Needless to say, the postmasters don't have that power today. Nor is there open access to the most important media for discussion of public issues: There are only a few gatekeepers for national electronic media. Government licensure of broadcast airways is a barrier to access to the marketplace of ideas.The cost of putting up networks and news departments limit access to a very few. The cost of making this political infomercial for showing on networks show how far we have come away from having an open forum for public discussion of issues: money has become a condition precedent to having an effective voice.
Add to this picture two other particular developments of the 20th
Century: political propaganda as a motivator of public behavior and
marketing science as a manipulator of public behavior. To deny that
these developments affect the functioning of this electoral democracy
is to deny reality. The tail can and often is wagging the dog.
More relevantly, the Supreme Court and Congress have disabled the forums previously available for corrective speech and inhibiting false political speech: dropping the Fairness Doctrine and adopting the legal principle that courts are out of the business of regulating political speech as a tort.
More and more, money becomes the mother's milk of politics: the determinative mechanism for that nation's political choices. GE, which owns a national TV network, does not allow serious discussion of the role of the military-industrial complex in society to take place on its network. Mr. Murdock uses reckless partisanship on his network as a tool for maximizing profits. More and more, our politicians are beholden to monied individuals for their political fortunes.
Do you deny these observations are valid?
Let's get back to the purposes l of the 1st Amendment: providing for a robust national discussion of policy choices. This attack on Hillary was more personal than any discussion of particular policy choices. No one can doubt that the people who funded this attack did so to affect the public consideration of political choices by demonizing her as a person. The intent was to run this infomerical right before the election, so there would be no opportunity for a "corrective" response. I have to be careful when discussing Hillary because I tend to demonize her in my own mind.
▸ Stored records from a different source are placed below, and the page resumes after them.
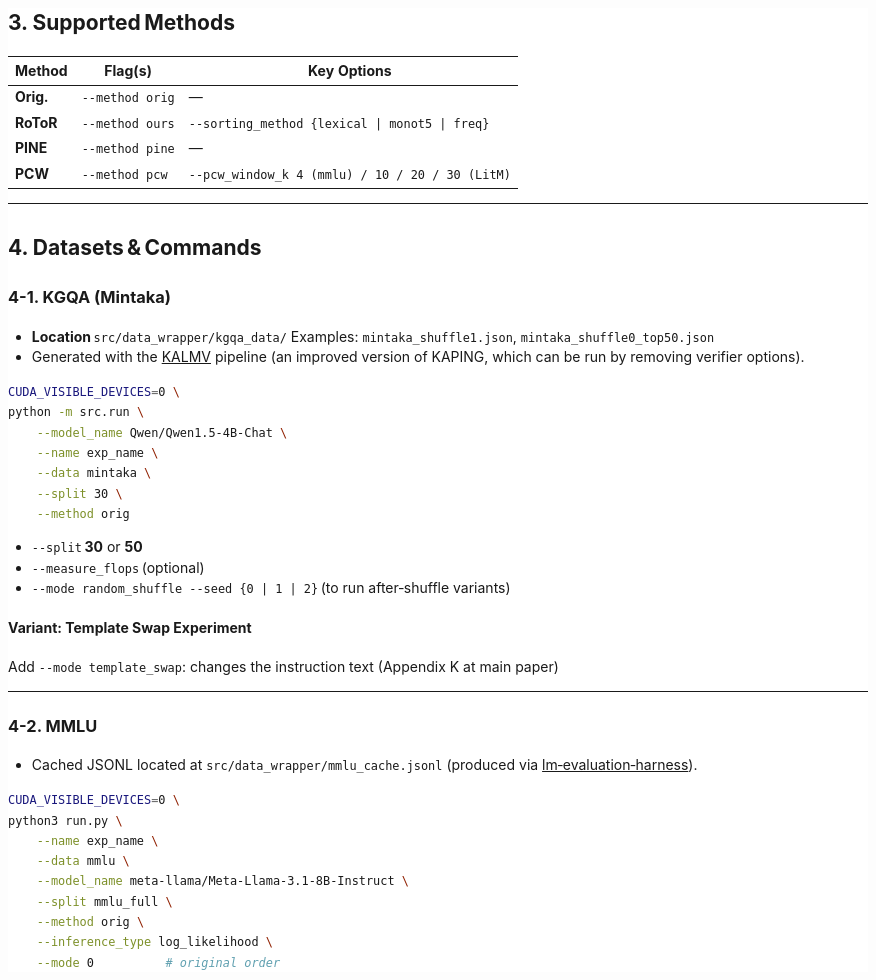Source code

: 
## 3. Supported Methods <a id="supported-methods"></a>

| Method    | Flag(s)         | Key Options                                     |
| --------- | --------------- | ----------------------------------------------- |
| **Orig.** | `--method orig` | —                                               |
| **RoToR** | `--method ours` | `--sorting_method {lexical \| monot5 \| freq}`  |
| **PINE**  | `--method pine` | —                                               |
| **PCW**   | `--method pcw`  | `--pcw_window_k 4 (mmlu) / 10 / 20 / 30 (LitM)` |

---

## 4. Datasets & Commands <a id="datasets--commands"></a>

### 4-1. KGQA (Mintaka) <a id="kgqa-mintaka"></a>

* **Location** `src/data_wrapper/kgqa_data/`
  Examples: `mintaka_shuffle1.json`, `mintaka_shuffle0_top50.json`
* Generated with the [KALMV](https://github.com/JinheonBaek/KALMV) pipeline (an improved version of KAPING, which can be run by removing verifier options).

```bash
CUDA_VISIBLE_DEVICES=0 \
python -m src.run \
    --model_name Qwen/Qwen1.5-4B-Chat \
    --name exp_name \
    --data mintaka \
    --split 30 \
    --method orig
```

* `--split` **30** or **50**
* `--measure_flops` (optional)
* `--mode random_shuffle --seed {0 | 1 | 2}` (to run after‑shuffle variants)

#### Variant: Template Swap Experiment <a id="variant-template-swap-experiment"></a>

Add `--mode template_swap`: changes the instruction text (Appendix K at main paper)

---

### 4-2. MMLU <a id="mmlu"></a>

* Cached JSONL located at `src/data_wrapper/mmlu_cache.jsonl` (produced via [lm‑evaluation‑harness](https://github.com/EleutherAI/lm-evaluation-harness)).

```bash
CUDA_VISIBLE_DEVICES=0 \
python3 run.py \
    --name exp_name \
    --data mmlu \
    --model_name meta-llama/Meta-Llama-3.1-8B-Instruct \
    --split mmlu_full \
    --method orig \
    --inference_type log_likelihood \
    --mode 0          # original order
```
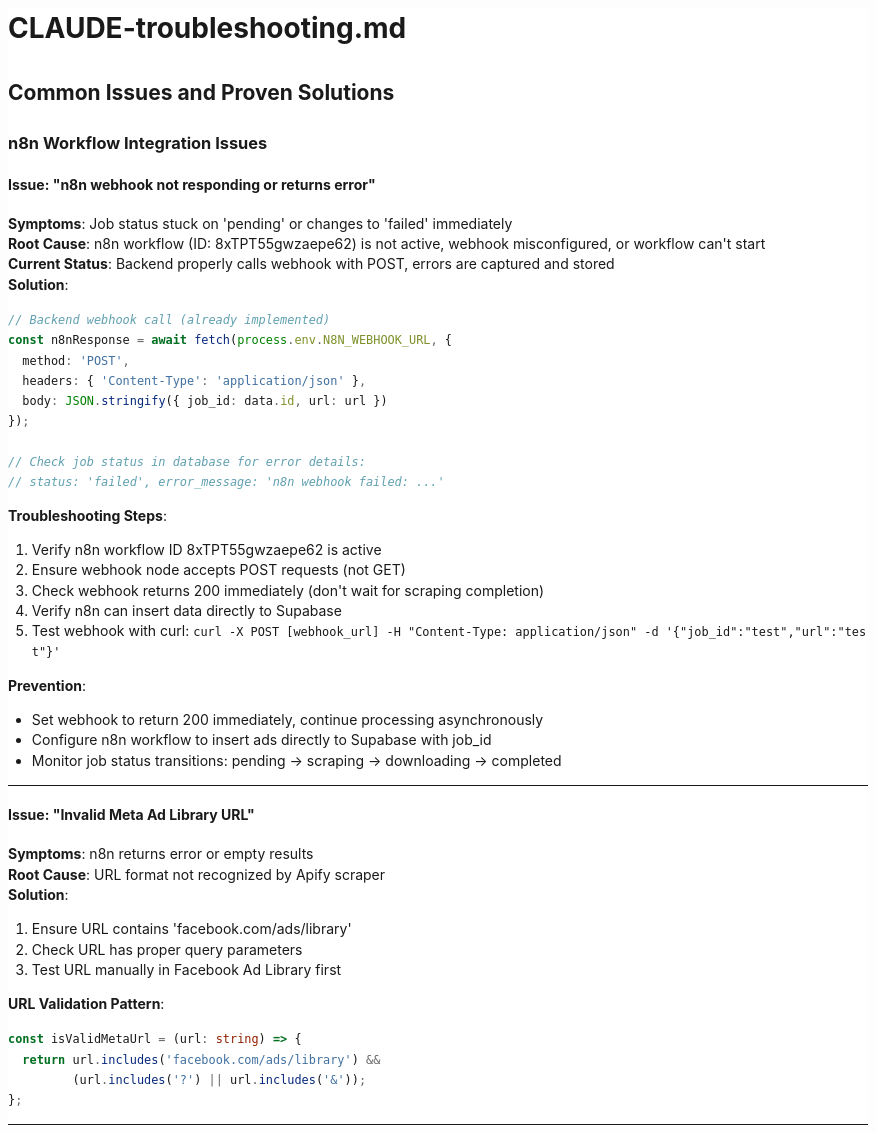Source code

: # CLAUDE-troubleshooting.md

## Common Issues and Proven Solutions

### n8n Workflow Integration Issues

#### Issue: "n8n webhook not responding or returns error"
**Symptoms**: Job status stuck on 'pending' or changes to 'failed' immediately  
**Root Cause**: n8n workflow (ID: 8xTPT55gwzaepe62) is not active, webhook misconfigured, or workflow can't start  
**Current Status**: Backend properly calls webhook with POST, errors are captured and stored  
**Solution**:
```typescript
// Backend webhook call (already implemented)
const n8nResponse = await fetch(process.env.N8N_WEBHOOK_URL, {
  method: 'POST',
  headers: { 'Content-Type': 'application/json' },
  body: JSON.stringify({ job_id: data.id, url: url })
});

// Check job status in database for error details:
// status: 'failed', error_message: 'n8n webhook failed: ...'
```

**Troubleshooting Steps**:
1. Verify n8n workflow ID 8xTPT55gwzaepe62 is active
2. Ensure webhook node accepts POST requests (not GET)
3. Check webhook returns 200 immediately (don't wait for scraping completion)
4. Verify n8n can insert data directly to Supabase
5. Test webhook with curl: `curl -X POST [webhook_url] -H "Content-Type: application/json" -d '{"job_id":"test","url":"test"}'`

**Prevention**:
- Set webhook to return 200 immediately, continue processing asynchronously
- Configure n8n workflow to insert ads directly to Supabase with job_id
- Monitor job status transitions: pending → scraping → downloading → completed

---

#### Issue: "Invalid Meta Ad Library URL"
**Symptoms**: n8n returns error or empty results  
**Root Cause**: URL format not recognized by Apify scraper  
**Solution**:
1. Ensure URL contains 'facebook.com/ads/library'
2. Check URL has proper query parameters
3. Test URL manually in Facebook Ad Library first

**URL Validation Pattern**:
```typescript
const isValidMetaUrl = (url: string) => {
  return url.includes('facebook.com/ads/library') && 
         (url.includes('?') || url.includes('&'));
};
```

---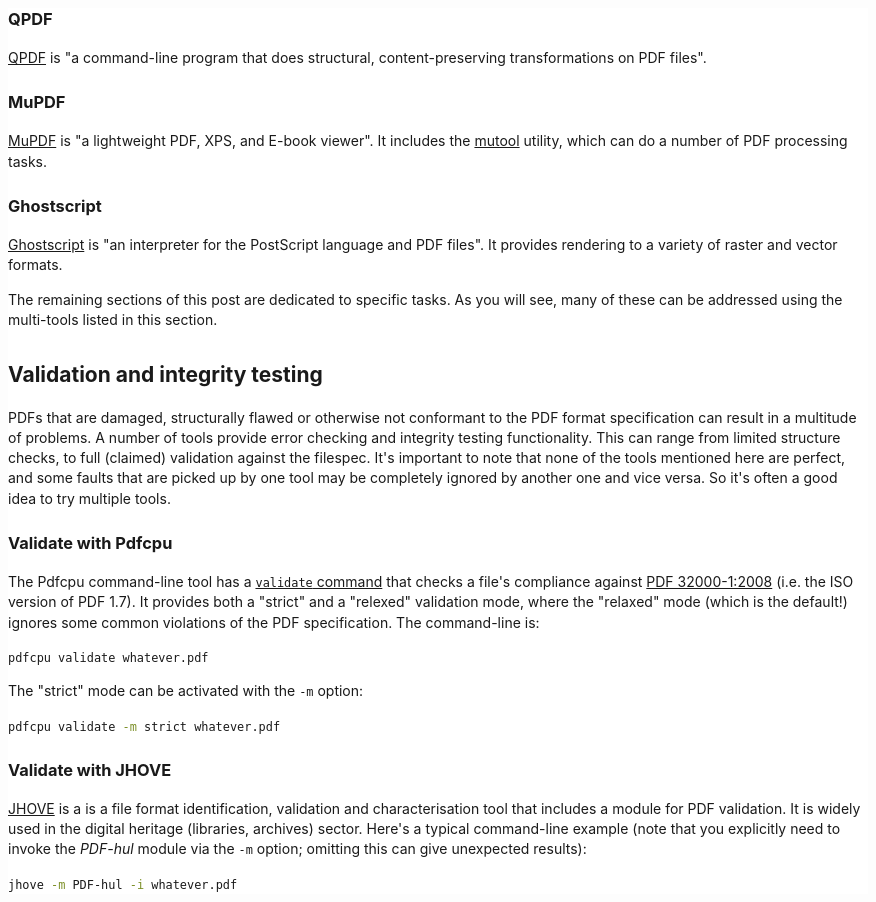 ### QPDF

[QPDF](http://qpdf.sourceforge.net/) is "a command-line program that does structural, content-preserving transformations on PDF files".

### MuPDF

[MuPDF](https://www.mupdf.com/) is "a lightweight PDF, XPS, and E-book viewer". It includes the [mutool](https://www.mupdf.com/docs/index.html) utility, which can do a number of PDF processing tasks.

### Ghostscript

[Ghostscript](https://www.ghostscript.com/) is "an interpreter for the PostScript language and PDF files". It provides rendering to a variety of raster and vector formats.  

The remaining sections of this post are dedicated to specific tasks. As you will see, many of these can be addressed using the multi-tools listed in this section.

## Validation and integrity testing

PDFs that are damaged, structurally flawed or otherwise not conformant to the PDF format specification can result in a multitude of problems. A number of tools provide error checking and integrity testing functionality. This can range from limited structure checks, to full (claimed) validation against the filespec. It's important to note that none of the tools mentioned here are perfect, and some faults that are picked up by one tool may be completely ignored by another one and vice versa. So it's often a good idea to try multiple tools.

### Validate with Pdfcpu

The Pdfcpu command-line tool has a [`validate` command](https://pdfcpu.io/core/validate) that checks a file's compliance against [PDF 32000-1:2008](https://www.adobe.com/content/dam/acom/en/devnet/pdf/pdfs/PDF32000_2008.pdf) (i.e. the ISO version of PDF 1.7). It provides both a "strict" and a "relexed" validation mode, where the "relaxed" mode (which is the default!) ignores some common violations of the PDF specification. The command-line is:

```bash
pdfcpu validate whatever.pdf
```

The "strict" mode can be activated with the `-m` option:

```bash
pdfcpu validate -m strict whatever.pdf
```

### Validate with JHOVE

[JHOVE](http://jhove.openpreservation.org/) is a is a file format identification, validation and characterisation tool that includes a module for PDF validation. It is widely used in the digital heritage (libraries, archives) sector. Here's a typical command-line example (note that you explicitly need to invoke the *PDF-hul* module via the `-m` option; omitting this can give unexpected results):

```bash
jhove -m PDF-hul -i whatever.pdf
```
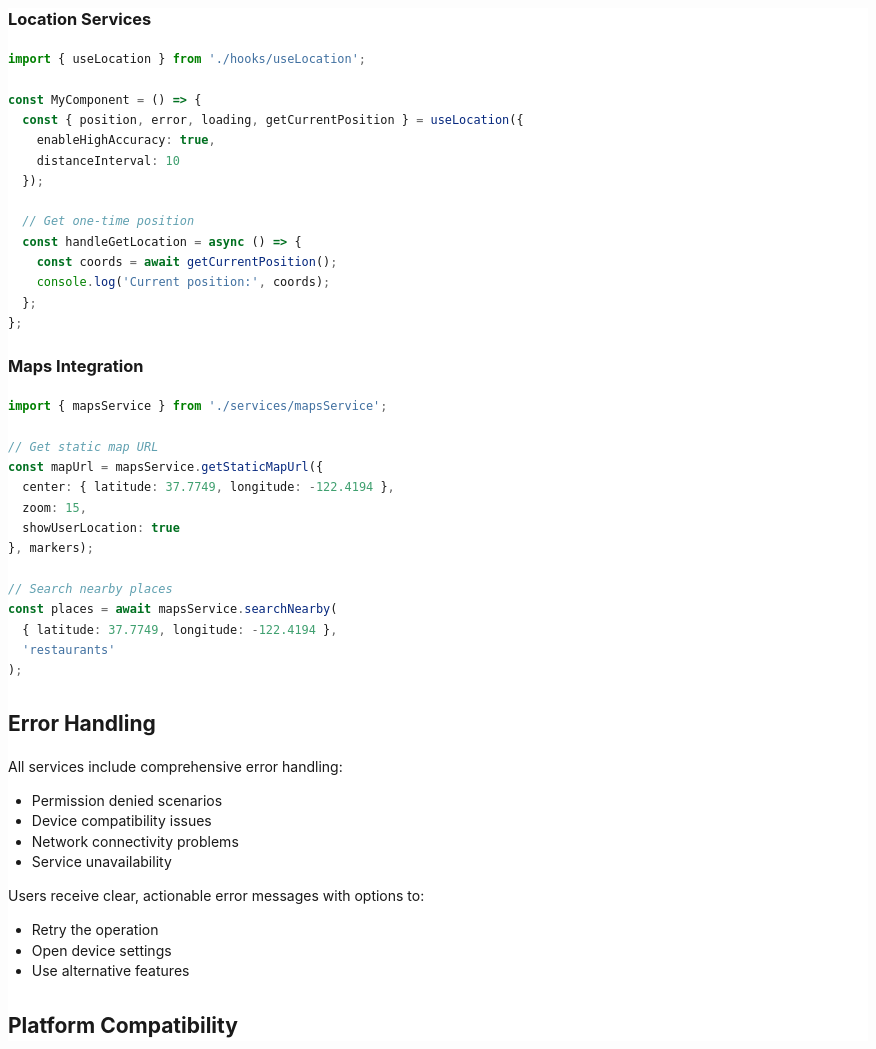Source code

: ### Location Services
```typescript
import { useLocation } from './hooks/useLocation';

const MyComponent = () => {
  const { position, error, loading, getCurrentPosition } = useLocation({
    enableHighAccuracy: true,
    distanceInterval: 10
  });

  // Get one-time position
  const handleGetLocation = async () => {
    const coords = await getCurrentPosition();
    console.log('Current position:', coords);
  };
};
```

### Maps Integration
```typescript
import { mapsService } from './services/mapsService';

// Get static map URL
const mapUrl = mapsService.getStaticMapUrl({
  center: { latitude: 37.7749, longitude: -122.4194 },
  zoom: 15,
  showUserLocation: true
}, markers);

// Search nearby places
const places = await mapsService.searchNearby(
  { latitude: 37.7749, longitude: -122.4194 },
  'restaurants'
);
```

## Error Handling

All services include comprehensive error handling:
- Permission denied scenarios
- Device compatibility issues
- Network connectivity problems
- Service unavailability

Users receive clear, actionable error messages with options to:
- Retry the operation
- Open device settings
- Use alternative features

## Platform Compatibility
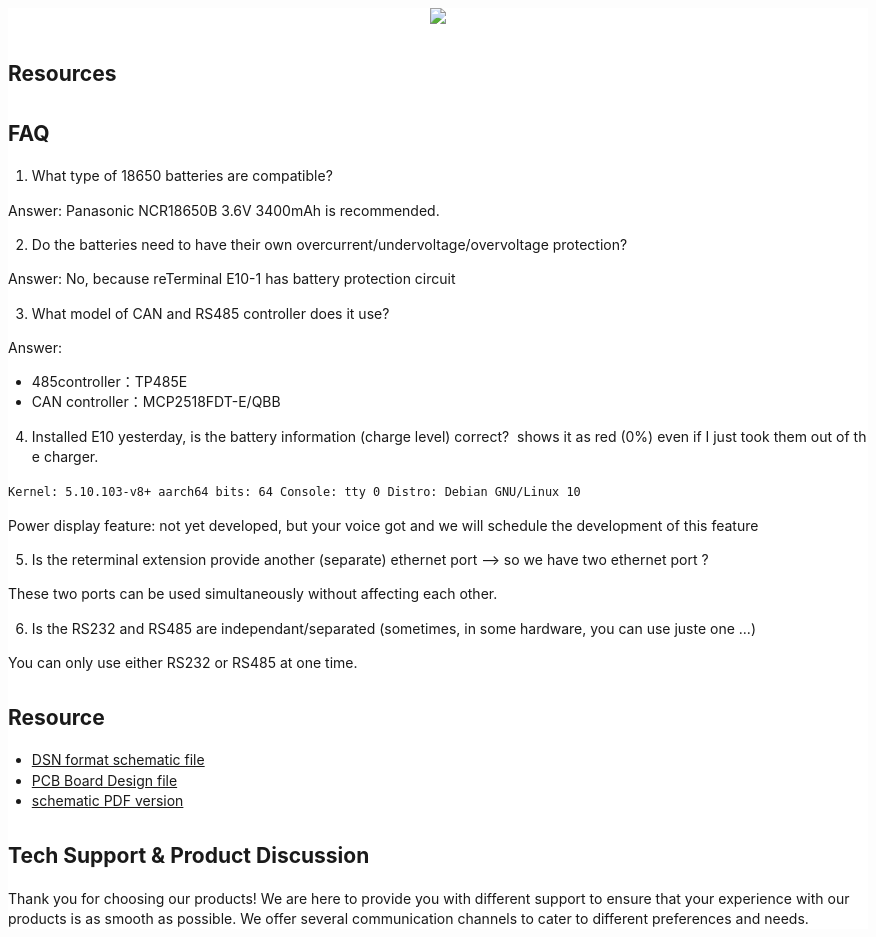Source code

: <div align="center"><img width={800} src="https://files.seeedstudio.com/wiki/reTerminal_Bridge/image39.jpg"/></div>

## Resources

## FAQ

1. What type of 18650 batteries are compatible?

Answer: Panasonic NCR18650B 3.6V 3400mAh is recommended.

2. Do the batteries need to have their own overcurrent/undervoltage/overvoltage protection?

Answer: No, because reTerminal E10-1 has battery protection circuit

3. What model of CAN and RS485 controller does it use?

Answer:

- 485controller：TP485E
- CAN controller：MCP2518FDT-E/QBB

4. Installed E10 yesterday, is the battery information (charge level) correct?  shows it as red (0%) even if I just took them out of the charger.

```
Kernel: 5.10.103-v8+ aarch64 bits: 64 Console: tty 0 Distro: Debian GNU/Linux 10
```

Power display feature: not yet developed, but your voice got and we will schedule the development of this feature

5. Is the reterminal extension provide another (separate) ethernet port --> so we have two ethernet port ?

These two ports can be used simultaneously without affecting each other.

6. Is the RS232 and RS485 are independant/separated (sometimes, in some hardware, you can use juste one ...)

You can only use either RS232 or RS485 at one time.

## Resource

* [DSN format schematic file](https://files.seeedstudio.com/wiki/reTerminal_Bridge/source/reTerminal_Bridge.DSN)
* [PCB Board Design file](https://files.seeedstudio.com/wiki/reTerminal_Bridge/source/reTerminal_Bridge.brd)
* [schematic PDF version](https://files.seeedstudio.com/wiki/reTerminal_Bridge/source/reTerminal_Bridge_SCH.pdf)

## Tech Support & Product Discussion

Thank you for choosing our products! We are here to provide you with different support to ensure that your experience with our products is as smooth as possible. We offer several communication channels to cater to different preferences and needs.

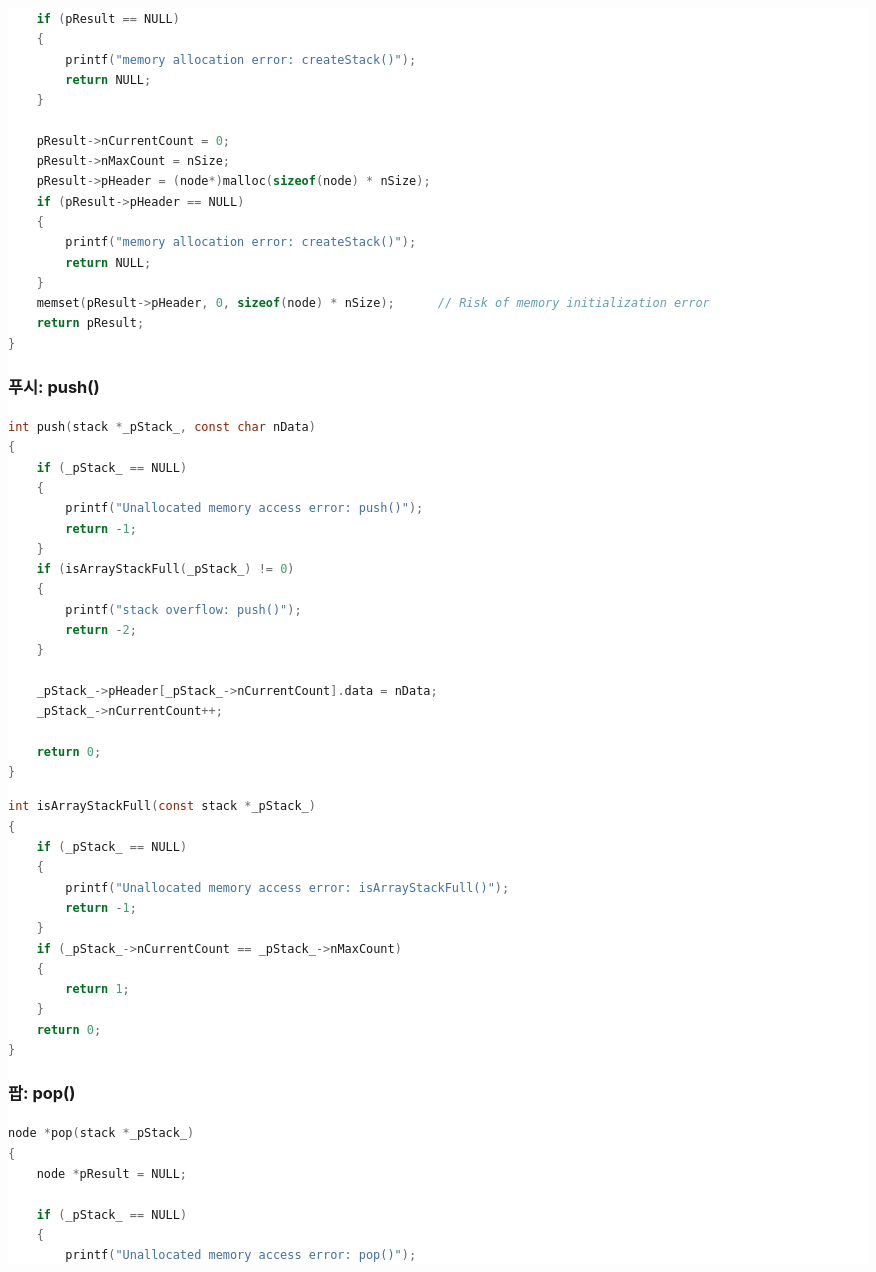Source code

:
 ```C
    if (pResult == NULL)
    {
        printf("memory allocation error: createStack()");
        return NULL;
    }
    
    pResult->nCurrentCount = 0;
    pResult->nMaxCount = nSize;
    pResult->pHeader = (node*)malloc(sizeof(node) * nSize);
    if (pResult->pHeader == NULL)
    {
        printf("memory allocation error: createStack()");
        return NULL;
    }
    memset(pResult->pHeader, 0, sizeof(node) * nSize);      // Risk of memory initialization error
    return pResult;
}
```
### 푸시: push()
```C
int push(stack *_pStack_, const char nData)
{
    if (_pStack_ == NULL)
    {
        printf("Unallocated memory access error: push()");
        return -1;
    }
    if (isArrayStackFull(_pStack_) != 0)
    {
        printf("stack overflow: push()");
        return -2;
    }

    _pStack_->pHeader[_pStack_->nCurrentCount].data = nData;
    _pStack_->nCurrentCount++;

    return 0;
}
```
```C
int isArrayStackFull(const stack *_pStack_)
{
    if (_pStack_ == NULL)
    {
        printf("Unallocated memory access error: isArrayStackFull()");
        return -1;
    }
    if (_pStack_->nCurrentCount == _pStack_->nMaxCount)
    {
        return 1;
    }
    return 0;
}
```
### 팝: pop()
```C
node *pop(stack *_pStack_)
{
    node *pResult = NULL;

    if (_pStack_ == NULL)
    {
        printf("Unallocated memory access error: pop()");
```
The bottom line is that money as a political tool is not protected speech: it undermines a healthy republican marketplace of ideas. Money as political speech should not be protected by the First Amendment--no matter how strongly Scalia feels it must be. The attempt to restore the marketplace of political ideas to a healthy forum requires management of money in politics.
Which brings us to the instant issue: Do you doubt the anti-Hillary "documentary" was funded for political purposes? If so, is not the use of money an attempt to influence voters and does not the substance of the presentation, delivered as was intended on the eve of the vote, represent an attempt to undermine a healthy balanced marketplace of ideas?
Our First Amendment law is a relatively recent invention of modern times. Absolutist views always end up steering policy toward self-destructive results. Regulating any single incident of manipulative speech is not abusive to the First Amendment so long as it is done for the goal of protecting the values of the First Amendment and administered without regard to content. As it is now, all broadcast electoral speech falls under the FEC regulations without regard to content. The prohibition is a prohibition on using the time of publication as a unhealthy manipulation of the marketplace of ideas. The law recognizes realities that it is dangerous to ignore.
The more central issue is the role of money in our democracy. First Amendment absolutism protecting that cancer on the republic can only lead to a less democratic nation.